One item with a slightly off enum value, or a missing optional field, or an extra key the LLM threw in — and the entire batch was gone.
I was handing Pydantic the whole list at once. It hit a bad item, threw, and that was that. Forty-nine good items, torched.
What I Tried First (Wrong)
I tightened the prompt. Added explicit enum values. Added "do not include any keys not listed."
Helped a little.
But LLMs are probabilistic. Sonnet would occasionally capitalize an enum value differently. Opus would wrap JSON in markdown fences it wasn't supposed to. The real-world distribution of failures is wider than any prompt can fully constrain — I had to accept that.
I also tried extra="forbid" in Pydantic, explicitly rejecting unexpected keys. That made things WORSE. Now a well-intentioned extra field from the model nuked the whole batch. I was making the validator more brittle, not more resilient.
The Fix That Actually Worked
Per-item validation with graceful degradation.
Instead of building ScanResult all at once, loop over each raw item and validate it individually:
valid_items = []
for raw in raw_items:
try:
valid_items.append(ScanItem.model_validate(raw))
except ValidationError as e:
logger.warning(f"Skipping invalid item: {e}")
One bad item logs a warning and gets dropped.
The other 49 items go through.
I also flipped extra="forbid" to extra="ignore" — if the model adds a key I didn't ask for, ignore it and move on. And I added a specific enum guard in judge.py for the Classification field: if the value doesn't match exactly, coerce to a safe fallback rather than throwing.

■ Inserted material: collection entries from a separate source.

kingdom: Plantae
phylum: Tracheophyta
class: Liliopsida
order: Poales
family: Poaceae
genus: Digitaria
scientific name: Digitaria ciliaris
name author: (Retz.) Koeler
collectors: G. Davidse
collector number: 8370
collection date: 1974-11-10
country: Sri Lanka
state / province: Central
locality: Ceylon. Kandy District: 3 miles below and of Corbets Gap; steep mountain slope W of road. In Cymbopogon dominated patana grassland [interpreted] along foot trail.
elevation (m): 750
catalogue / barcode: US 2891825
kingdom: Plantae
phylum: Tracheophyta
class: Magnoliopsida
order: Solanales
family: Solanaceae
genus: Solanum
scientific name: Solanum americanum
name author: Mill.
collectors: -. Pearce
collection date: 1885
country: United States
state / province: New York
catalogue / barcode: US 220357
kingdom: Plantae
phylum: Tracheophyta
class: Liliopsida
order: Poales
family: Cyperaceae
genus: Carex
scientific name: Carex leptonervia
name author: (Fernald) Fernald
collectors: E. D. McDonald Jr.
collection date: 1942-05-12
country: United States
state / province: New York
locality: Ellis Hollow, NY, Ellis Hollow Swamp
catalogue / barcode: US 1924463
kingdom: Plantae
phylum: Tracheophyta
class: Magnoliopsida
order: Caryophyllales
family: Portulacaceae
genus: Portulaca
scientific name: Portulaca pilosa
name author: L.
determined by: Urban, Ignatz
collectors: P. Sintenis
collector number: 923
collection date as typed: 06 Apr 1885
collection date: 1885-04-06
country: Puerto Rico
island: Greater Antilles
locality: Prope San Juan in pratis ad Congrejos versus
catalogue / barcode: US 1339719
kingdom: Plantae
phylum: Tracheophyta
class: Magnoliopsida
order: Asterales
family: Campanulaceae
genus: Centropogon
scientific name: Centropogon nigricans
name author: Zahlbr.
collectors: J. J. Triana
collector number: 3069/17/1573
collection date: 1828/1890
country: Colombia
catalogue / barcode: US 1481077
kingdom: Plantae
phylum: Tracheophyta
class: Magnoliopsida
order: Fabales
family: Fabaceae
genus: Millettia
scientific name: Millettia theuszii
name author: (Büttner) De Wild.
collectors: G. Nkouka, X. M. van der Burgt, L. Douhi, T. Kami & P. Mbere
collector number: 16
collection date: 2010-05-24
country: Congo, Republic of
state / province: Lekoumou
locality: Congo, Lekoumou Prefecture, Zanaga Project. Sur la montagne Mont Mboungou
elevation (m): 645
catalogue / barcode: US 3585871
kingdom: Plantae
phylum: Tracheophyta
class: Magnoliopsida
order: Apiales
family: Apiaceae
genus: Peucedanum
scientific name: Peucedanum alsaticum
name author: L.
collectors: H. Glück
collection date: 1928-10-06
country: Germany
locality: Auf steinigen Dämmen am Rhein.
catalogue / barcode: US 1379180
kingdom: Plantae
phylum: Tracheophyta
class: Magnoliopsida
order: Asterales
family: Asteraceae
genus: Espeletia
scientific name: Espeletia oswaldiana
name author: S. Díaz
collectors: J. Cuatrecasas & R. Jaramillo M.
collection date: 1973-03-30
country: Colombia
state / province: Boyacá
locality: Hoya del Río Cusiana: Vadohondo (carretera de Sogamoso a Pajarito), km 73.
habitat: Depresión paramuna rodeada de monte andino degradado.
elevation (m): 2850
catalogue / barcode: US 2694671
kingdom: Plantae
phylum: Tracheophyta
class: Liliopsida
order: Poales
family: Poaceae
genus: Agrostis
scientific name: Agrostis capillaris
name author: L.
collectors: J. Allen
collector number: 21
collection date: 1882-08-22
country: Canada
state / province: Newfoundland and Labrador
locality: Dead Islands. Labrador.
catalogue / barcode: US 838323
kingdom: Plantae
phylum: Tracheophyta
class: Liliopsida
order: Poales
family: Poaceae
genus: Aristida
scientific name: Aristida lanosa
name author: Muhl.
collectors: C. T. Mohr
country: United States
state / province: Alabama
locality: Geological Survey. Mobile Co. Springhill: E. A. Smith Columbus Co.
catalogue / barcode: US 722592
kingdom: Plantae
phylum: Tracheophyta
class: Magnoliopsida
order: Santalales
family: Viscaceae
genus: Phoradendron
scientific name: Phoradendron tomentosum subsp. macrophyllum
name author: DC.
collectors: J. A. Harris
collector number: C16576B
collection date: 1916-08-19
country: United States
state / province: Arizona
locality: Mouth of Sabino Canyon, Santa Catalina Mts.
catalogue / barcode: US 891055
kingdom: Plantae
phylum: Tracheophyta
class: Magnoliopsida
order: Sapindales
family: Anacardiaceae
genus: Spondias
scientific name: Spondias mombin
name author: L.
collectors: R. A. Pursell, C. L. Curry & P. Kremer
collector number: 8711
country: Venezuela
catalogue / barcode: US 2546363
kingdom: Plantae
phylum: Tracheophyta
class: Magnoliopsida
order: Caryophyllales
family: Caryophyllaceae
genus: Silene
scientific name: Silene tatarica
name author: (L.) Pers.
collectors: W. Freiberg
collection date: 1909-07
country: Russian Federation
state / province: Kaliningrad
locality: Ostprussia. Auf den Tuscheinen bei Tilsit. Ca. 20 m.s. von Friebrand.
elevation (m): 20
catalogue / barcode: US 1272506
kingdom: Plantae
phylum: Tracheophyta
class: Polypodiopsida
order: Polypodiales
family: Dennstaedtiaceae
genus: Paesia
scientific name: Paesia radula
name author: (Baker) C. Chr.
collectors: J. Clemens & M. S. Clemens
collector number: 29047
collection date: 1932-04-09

Three small changes. The scanner hasn't silently emptied since.
The Lesson
LLM output is structurally unreliable by design. That's not a knock on the models — it's just the physics of the thing. They're not deterministic serializers.
The rule I've landed on: validate at the item boundary, not the batch boundary.
A batch can survive partial failures. A batch cannot survive an uncaught exception that terminates the whole run. If you're building any pipeline where structured objects come out of an LLM — a scanner, an import job, a report extractor — this is the default posture. Validate each item. Log what you drop. Keep moving.
Why This One Stuck
Honestly, this took me longer to fix than it should have because the failure mode was invisible.
No exception in my face. No red in the logs. Just… nothing surfaced. And I'd go looking for a prompt issue, a model issue, a network issue — and not find it.
The real bug was structural. I'd given a single bad item the power to kill the whole run.
Once I saw it that way, the fix was obvious. But I had to hit the silent failure a few times before I actually went looking at the construction layer.
That's the one I'll remember: silence in a pipeline is not success. It might be a validation error eating your whole batch.
P.S. If you're using Pydantic v2,
model_validate()in a try/except loop is the move. The oldparse_obj()is gone — don't get caught porting a v1 pattern and wondering why the import fails.